Or am I reading this wrong?



EDITED TO ADD

Might aswell add all of the info from the 3 ASG Page to get a better pic.....



> The CIS support is organized into three sections:
> 
> a.CIS Plans which provides Command and Control;
> b.Area CIS Svc Ops which provides Area CIS Service Support; and
> ...


----------



## PuckChaser (30 Dec 2009)

I believe Jammer meant that 3 ASG doesn't support the TacRad requirements of line units the same way 1,2, or 5 Sigs do.


----------



## Jammer (30 Dec 2009)

You just answered your own question.
Reread my post regarding the LINE units (2 RCR, 4 ESR). 
You are correct, however in that *PRIMARILY CTC* draws it's Sig support from 3 ASG.


----------



## MikeL (30 Dec 2009)

Jammer said:
			
		

> As for anyone coming off thier Apprentice crse going to an ASG anywhere...no chance at all.

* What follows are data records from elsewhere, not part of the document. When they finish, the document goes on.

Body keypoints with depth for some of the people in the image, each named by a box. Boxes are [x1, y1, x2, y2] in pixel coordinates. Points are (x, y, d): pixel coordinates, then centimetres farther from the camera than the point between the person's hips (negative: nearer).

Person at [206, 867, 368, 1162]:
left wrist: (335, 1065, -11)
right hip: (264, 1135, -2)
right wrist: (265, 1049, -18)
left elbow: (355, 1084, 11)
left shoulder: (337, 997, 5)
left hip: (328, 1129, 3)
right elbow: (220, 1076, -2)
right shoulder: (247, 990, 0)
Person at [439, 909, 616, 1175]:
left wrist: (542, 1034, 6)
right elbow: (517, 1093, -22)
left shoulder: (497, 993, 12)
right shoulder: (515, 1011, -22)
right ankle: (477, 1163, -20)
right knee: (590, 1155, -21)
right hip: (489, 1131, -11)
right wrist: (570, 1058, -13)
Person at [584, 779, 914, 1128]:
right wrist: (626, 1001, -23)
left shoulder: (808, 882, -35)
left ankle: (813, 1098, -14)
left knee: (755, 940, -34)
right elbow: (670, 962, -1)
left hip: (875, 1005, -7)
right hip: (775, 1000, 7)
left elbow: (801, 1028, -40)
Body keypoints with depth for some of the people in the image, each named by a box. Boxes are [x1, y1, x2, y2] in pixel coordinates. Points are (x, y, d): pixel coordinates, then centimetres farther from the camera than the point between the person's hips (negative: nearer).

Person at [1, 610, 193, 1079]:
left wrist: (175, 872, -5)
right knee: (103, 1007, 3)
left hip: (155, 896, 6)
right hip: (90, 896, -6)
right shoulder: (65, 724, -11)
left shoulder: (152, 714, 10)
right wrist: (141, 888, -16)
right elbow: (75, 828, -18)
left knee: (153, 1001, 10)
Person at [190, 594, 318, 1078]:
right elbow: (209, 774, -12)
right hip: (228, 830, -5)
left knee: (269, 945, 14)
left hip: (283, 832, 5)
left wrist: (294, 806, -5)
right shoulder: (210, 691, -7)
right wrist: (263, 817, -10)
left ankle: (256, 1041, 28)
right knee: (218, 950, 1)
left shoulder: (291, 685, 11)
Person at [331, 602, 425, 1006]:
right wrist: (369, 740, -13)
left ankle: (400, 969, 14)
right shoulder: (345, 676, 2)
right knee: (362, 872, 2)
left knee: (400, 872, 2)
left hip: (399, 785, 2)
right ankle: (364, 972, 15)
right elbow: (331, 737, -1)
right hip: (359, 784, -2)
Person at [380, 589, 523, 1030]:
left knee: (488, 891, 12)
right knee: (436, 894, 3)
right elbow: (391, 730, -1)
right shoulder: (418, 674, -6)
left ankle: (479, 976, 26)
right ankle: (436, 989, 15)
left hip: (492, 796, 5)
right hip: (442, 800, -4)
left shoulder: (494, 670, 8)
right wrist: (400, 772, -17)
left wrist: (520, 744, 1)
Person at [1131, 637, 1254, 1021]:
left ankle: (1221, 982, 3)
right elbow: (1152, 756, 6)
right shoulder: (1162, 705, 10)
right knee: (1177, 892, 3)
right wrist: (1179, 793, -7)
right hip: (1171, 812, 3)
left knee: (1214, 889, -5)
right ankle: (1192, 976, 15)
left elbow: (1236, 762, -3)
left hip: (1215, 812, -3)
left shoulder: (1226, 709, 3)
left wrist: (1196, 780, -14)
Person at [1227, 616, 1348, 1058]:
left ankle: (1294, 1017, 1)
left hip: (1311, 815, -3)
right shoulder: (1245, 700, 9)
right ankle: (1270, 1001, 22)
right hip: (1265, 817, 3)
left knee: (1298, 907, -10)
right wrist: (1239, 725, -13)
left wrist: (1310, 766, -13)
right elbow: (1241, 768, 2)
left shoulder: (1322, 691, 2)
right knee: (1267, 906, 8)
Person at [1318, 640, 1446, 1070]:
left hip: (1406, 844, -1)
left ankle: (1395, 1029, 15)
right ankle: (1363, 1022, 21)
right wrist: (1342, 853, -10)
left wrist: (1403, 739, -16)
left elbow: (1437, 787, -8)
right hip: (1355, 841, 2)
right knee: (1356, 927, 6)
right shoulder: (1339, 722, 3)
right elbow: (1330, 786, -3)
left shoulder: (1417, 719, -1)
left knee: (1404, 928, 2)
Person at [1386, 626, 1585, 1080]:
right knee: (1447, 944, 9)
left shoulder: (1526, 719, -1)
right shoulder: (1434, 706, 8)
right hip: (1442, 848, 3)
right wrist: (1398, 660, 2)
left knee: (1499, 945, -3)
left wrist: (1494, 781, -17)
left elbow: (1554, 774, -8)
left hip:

Good that they stopped that, keep the guys in the field units. I know a few guys who's first posting was 1ASG/SigSqn, but that was awhile ago.

Another posting that the new Sigs can get is straight to a Combat Arms unit. Don't think it's to common though.

Also for Sig Op course info.. if Jammer is who I think he is an he's out with you on your FTX... it'll be interesting to say the least haha


----------



## Jager (22 Jan 2010)

-Skeletor- said:
			
		

> Also for Sig Op course info.. if Jammer is who I think he is an he's out with you on your FTX... it'll be interesting to say the least haha



Now you've got me wondering who he is.... Guess I'll find out after Podium when I go do my 5's


----------



## 211RadOp (24 Apr 2010)

I know exactly who Jammer is, it should be interesting.  Didn't know you were posted back home Jammer.


----------



## Mojo Magnum (27 Apr 2010)

C.O.D!!!!
Congratulation on joining the best trade in the Army!!
Yes you will deploy!  Yes you will love it!  Yes you will make a good buck doing it!
Day to day life?  Like so many things, you get out of it what you put in, but I'm sure you're looking for more detail.  While there is a long list of duties and a wide variety of taskings you can find yourself employed in, for now, focus on learning what you are taught, increasing your cardio, and talk to every Sig within the sound of your voice.  There is so much to learn, and as you learn, you will be able to steer your career toward your preffered direction.  

Like anything in life involving people you will meet those who are on their way up, those who are on their way out and some who have gotten stuck in a rut or lost sight of their goals.   Learn from their example, you will learn the pitfalls very quickly.  Drugs, poor attitude, and laziness can freeze your career and rob you of opportunity very quickly.  Remember that while you are in the Army you are always being assessed.   The best advice I ever received was from a Warrant Officer Lambrock while I was in Meaford.  

He said "Do what you are supposed to be doing, when no one is looking.  Your career in the CF is based on trust.  The higher you go, the fewer people there are looking over your shoulder, but the greater the fall if you betray that trust."

In our trade I have friends who work on computer servers and little else, their tours are spent in air conditioned offices resolving all manner of computer (and user) issues.  Others have been employed as Riflemen.  These fired up souls fullfill their Sig duties of making sure all comms are good (don't worry you'll find out what all that entails later), and then continue on as if they were infanteers.  These guys eat, sleep and breathe right along side the infantry guys.  

Every few years in the Army you will be "posted", meaning your job will change, as a Sig, this means you have the opportunity to work with many different trades over the course of your career.  I have already worked with Supply, Infantry, Armoured, vehicle techs and more

There will be times when you have the opportunity to choose what you do, and there will be times when you will "choose" to follow orders regardless of your preference.  The best thing you can do for yourself at this time is increase your physical fitness and foster a strong mental attitude.  You are embarking on a career that will test you mentally and physically, and as you will learn, the greater the challenge, the greater the sense of accomplishment!


Welcome to the family, you will love it!!


----------